[Transcribed page contents]
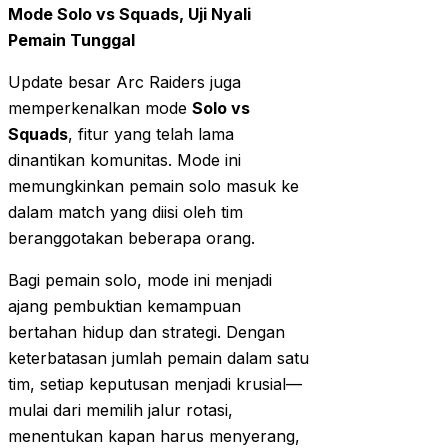
Mode Solo vs Squads, Uji Nyali
Pemain Tunggal
Update besar Arc Raiders juga
memperkenalkan mode
Solo vs
Squads
, fitur yang telah lama
dinantikan komunitas. Mode ini
memungkinkan pemain solo masuk ke
dalam match yang diisi oleh tim
beranggotakan beberapa orang.
Bagi pemain solo, mode ini menjadi
ajang pembuktian kemampuan
bertahan hidup dan strategi. Dengan
keterbatasan jumlah pemain dalam satu
tim, setiap keputusan menjadi krusial—
mulai dari memilih jalur rotasi,
menentukan kapan harus menyerang,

What is being asked –
Arrange every text line of the items above as a Markdown table with the columns "Row" and "Line", numbering each row. Omit blank lines and the pictures.

Solution for this exercise –
| Row | Line |
|---|---|
| 1 | Mode Solo vs Squads, Uji Nyali |
| 2 | Pemain Tunggal |
| 3 | Update besar Arc Raiders juga |
| 4 | memperkenalkan mode |
| 5 | Solo vs |
| 6 | Squads |
| 7 | , fitur yang telah lama |
| 8 | dinantikan komunitas. Mode ini |
| 9 | memungkinkan pemain solo masuk ke |
| 10 | dalam match yang diisi oleh tim |
| 11 | beranggotakan beberapa orang. |
| 12 | Bagi pemain solo, mode ini menjadi |
| 13 | ajang pembuktian kemampuan |
| 14 | bertahan hidup dan strategi. Dengan |
| 15 | keterbatasan jumlah pemain dalam satu |
| 16 | tim, setiap keputusan menjadi krusial— |
| 17 | mulai dari memilih jalur rotasi, |
| 18 | menentukan kapan harus menyerang, |